To investigate whether engagement of the anterior hippocampus and vmPFC changed across the three construction stages during each condition, we used the same source-extracted theta power obtained with the beamformer for an additional analysis. Using the previously defined masks (anterior hippocampus, vmPFC, and posterior hippocampus), we extracted ROI-specific power values from each of the smoothed first-level images. Power was subsequently averaged across each ROI, to produce an average for each participant at each of the six construction stages. The same source reconstruction protocol was performed for a pretrial fixation baseline time window, which was then subtracted from each task stage to ascertain whether theta power originating from each ROI during task engagement corresponded to an increase or attenuation of power. Data were then entered into two-way repeated-measures ANOVAs implemented in SPSS25, allowing us to evaluate changes in power between scene and array tasks and across construction stages (Task × Stage). Where the assumption of sphericity was violated using the Mauchly test, Greenhouse–Geisser corrected degrees of freedom were reported. Paired-sample t tests were performed for each ROI in cases of a significant main effect or interaction, using a conservative significance level of p < .01.

Effective Connectivity

To assess how the hippocampus and vmPFC interacted during each of the three construction stages for both scenes and arrays, we used dynamic causal modeling (DCM) for cross-spectral densities (Moran et al., 2009), which measured the magnitude of cross-spectra between the ROIs. This connectivity approach permitted the comparison of biologically plausible models representing a priori hypotheses of the directed influence one region has over another, as well as mutual entrainment between regions (Kahan & Foltynie, 2013; Friston, 2009).

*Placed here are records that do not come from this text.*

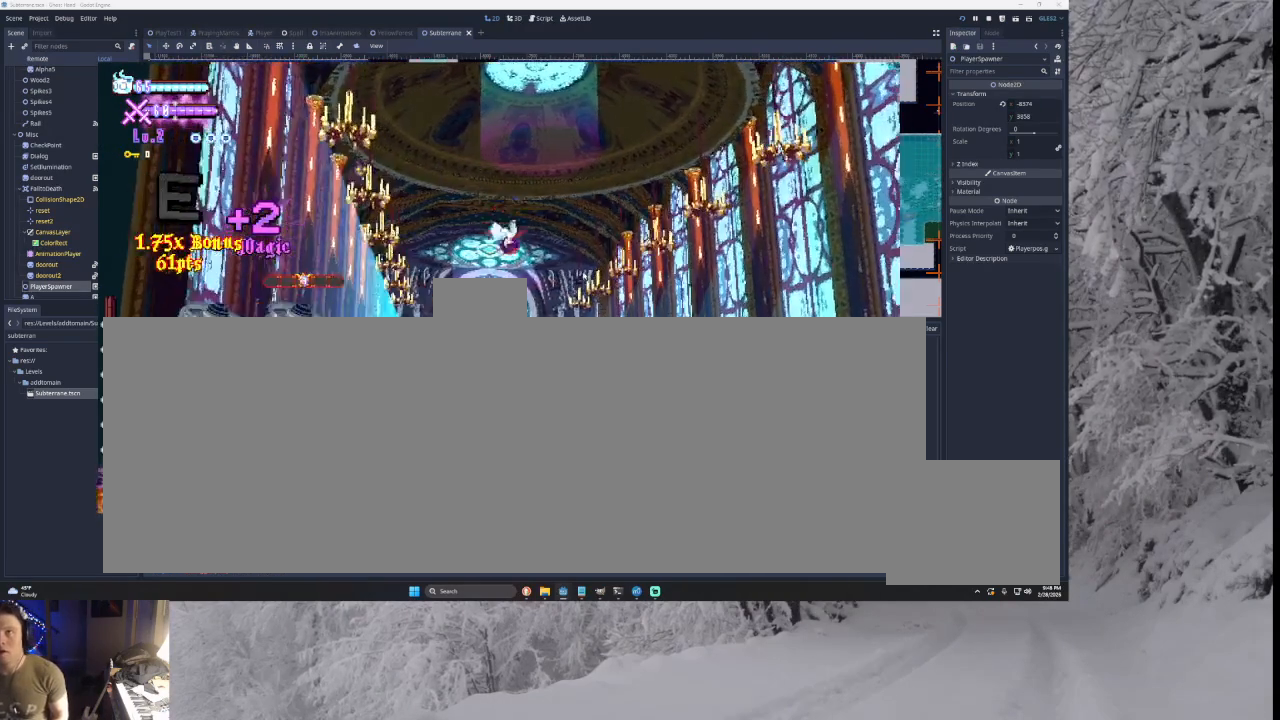
{"buttons": [], "left_stick": "down-right", "right_stick": "center", "events": [[133, "left_stick", "left"], [233, "left_stick", "center"], [267, "SQUARE", "down"], [333, "left_stick", "down-right"], [400, "SQUARE", "up"]]}
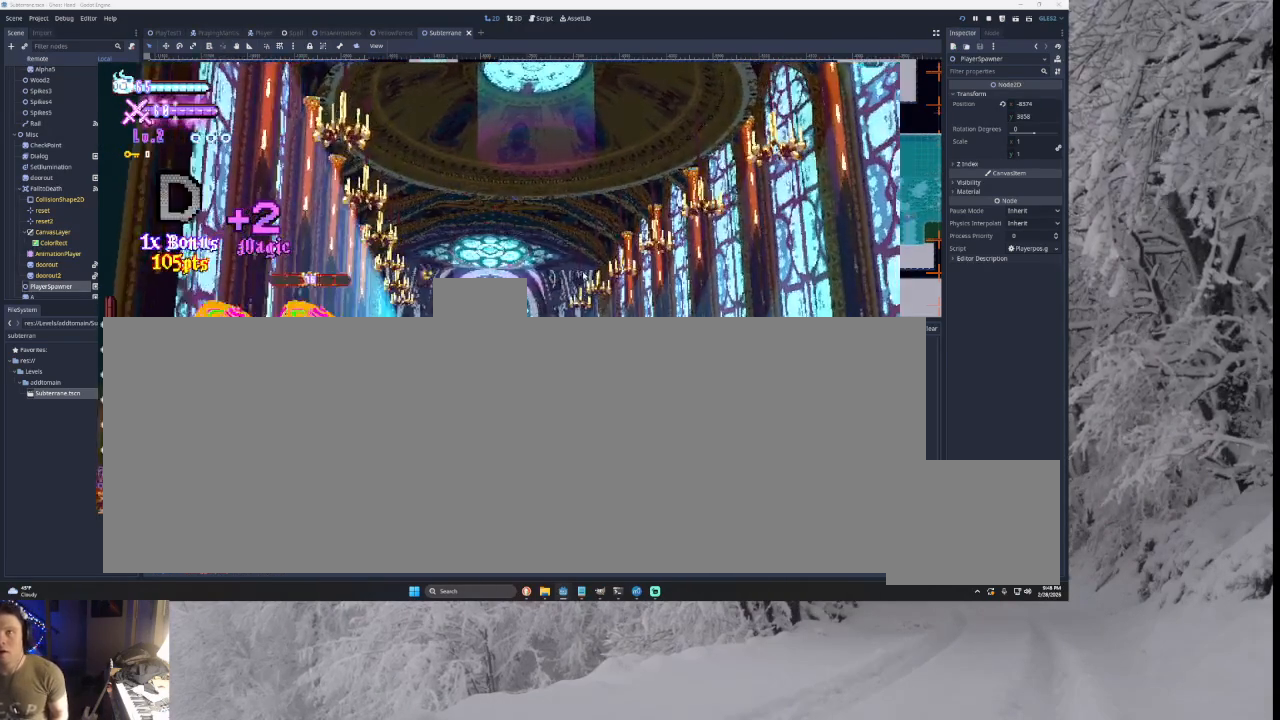
{"buttons": ["SQUARE", "TRIANGLE"], "left_stick": "right", "right_stick": "center", "events": [[33, "left_stick", "right"], [267, "TRIANGLE", "down"], [267, "left_stick", "left"], [333, "SQUARE", "down"], [400, "left_stick", "right"]]}
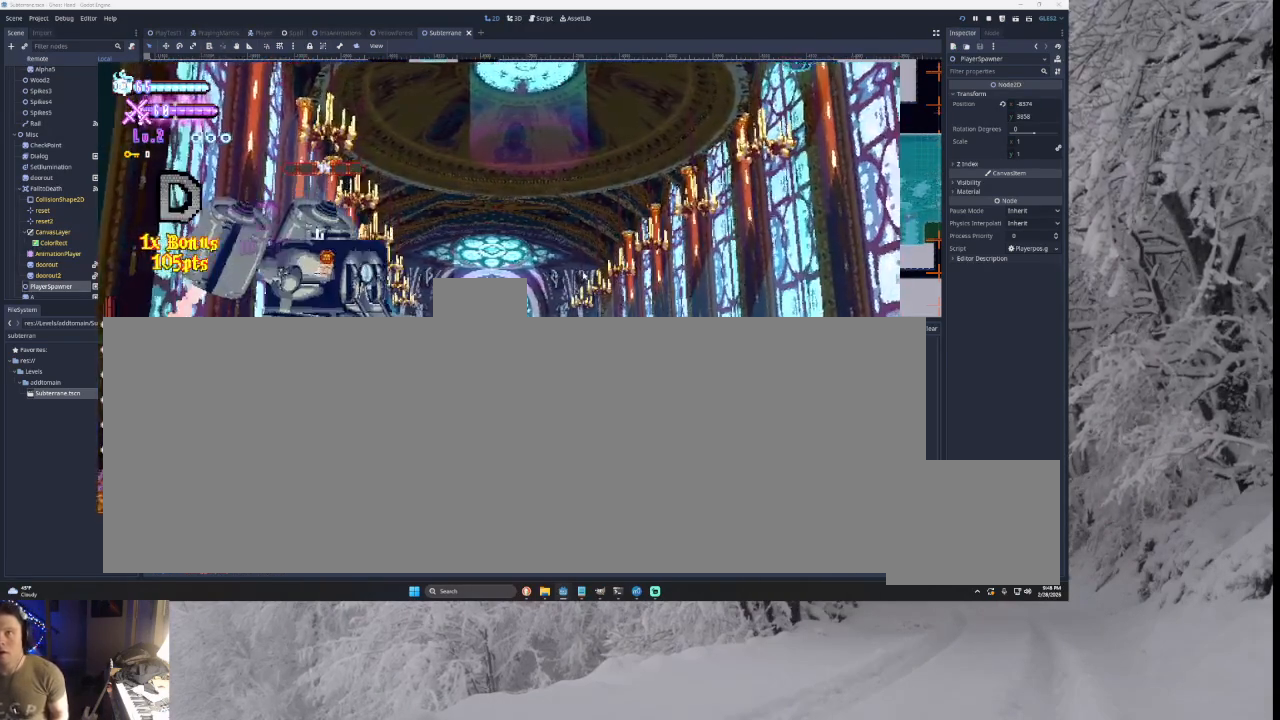
{"buttons": ["TRIANGLE"], "left_stick": "right", "right_stick": "center", "events": [[67, "SQUARE", "up"], [133, "TRIANGLE", "up"], [267, "TRIANGLE", "down"]]}
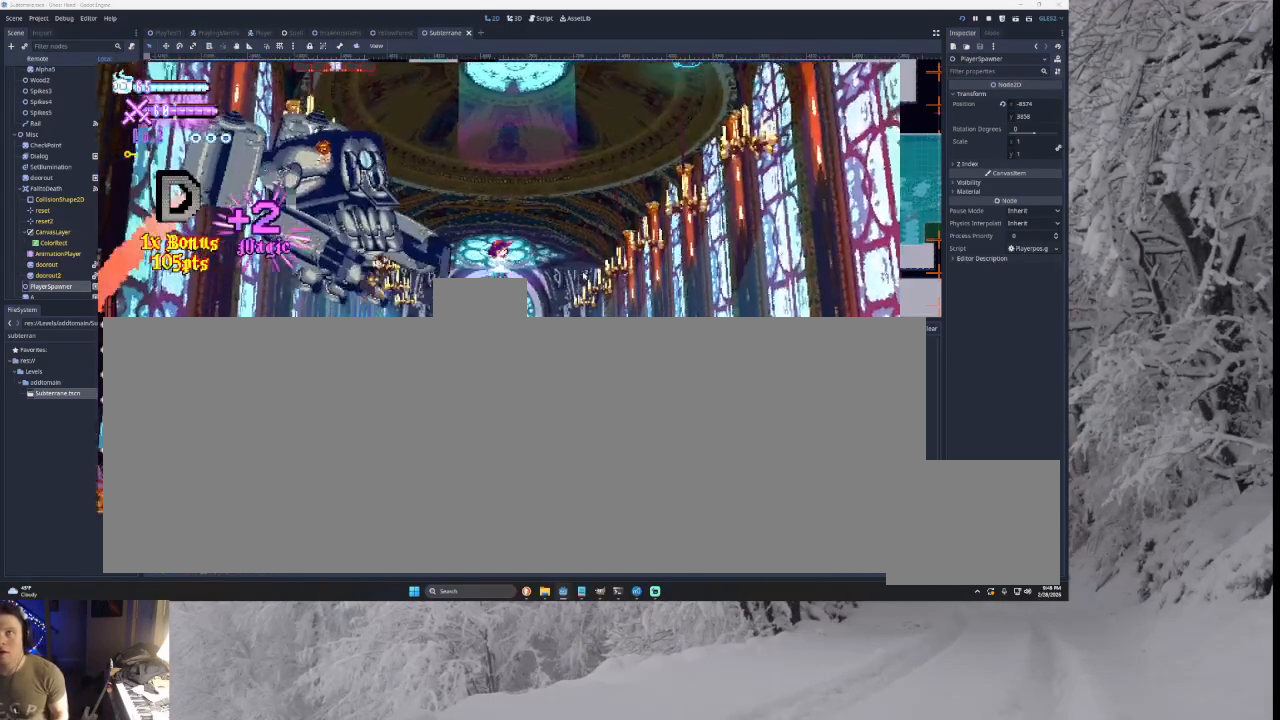
{"buttons": [], "left_stick": "right", "right_stick": "center", "events": [[167, "TRIANGLE", "up"]]}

Electrophysiological DCMs use neural mass models that summarize the activity within a specified cluster of neurons. We employed a convolution-based local field potential biophysical model, used for EEG/MEG data (Barry, Barnes, et al., 2019; Moran, Pinotsis, & Friston, 2013; Moran et al., 2009). Intrinsic connectivity between different cell populations within a region is estimated. Extrinsic afferent inputs are categorized as forward, backward, or lateral depending on which subpopulations these afferents project to (Felleman & Van Essen, 1991). Forward connections project to spiny stellate neurons in middle cortical layers, backward connections project to both excitatory pyramidal neurons and inhibitory interneurons, and lateral connections project to all cell populations.

Random-effects (RFX) Bayesian model selection (BMS) was then used to compare the evidence for different competing models that varied according to which connections were modulated by the experimental condition (Stephan, Penny, Daunizeau, Moran, & Friston, 2009). The RFX procedure does not assume the optimal model is the same across all participants, making it more accurate and robust against outliers than fixed effects, because variability in brain activity across participants is to be expected when studying a complex cognitive process (Stephan et al., 2010). For each construction stage, we tested three models corresponding to the three hypotheses regarding hippocampal–vmPFC connectivity: (1) Hippocampus drives vmPFC, (2) vmPFC drives hippocampus, and (3) hippocampus and vmPFC are mutually entrained. When applied to our data, we determined the winning model to be the one with the greatest exceedance probability, which provides a measure of how likely one model is, compared to all other models across the group of participants as a whole. Evidence for each model was a balance between the goodness-of-fit of the model with how parsimonious an explanation it provided, using the minimum number of parameters possible.

RESULTS

The goal of this study was to examine whether the anterior hippocampus and vmPFC supported step-by-step scene construction while using the array condition to control for neural responses associated with objects as well as general associative and constructive processing. We first examined the behavioral data to assess whether the participants adhered to the task instructions and to ascertain if there were any differences between the scene and array tasks that might have influenced the neural activity.

Behavioral Results

Did Participants Engage in the Scene and Array Tasks and Adhere to Instructions?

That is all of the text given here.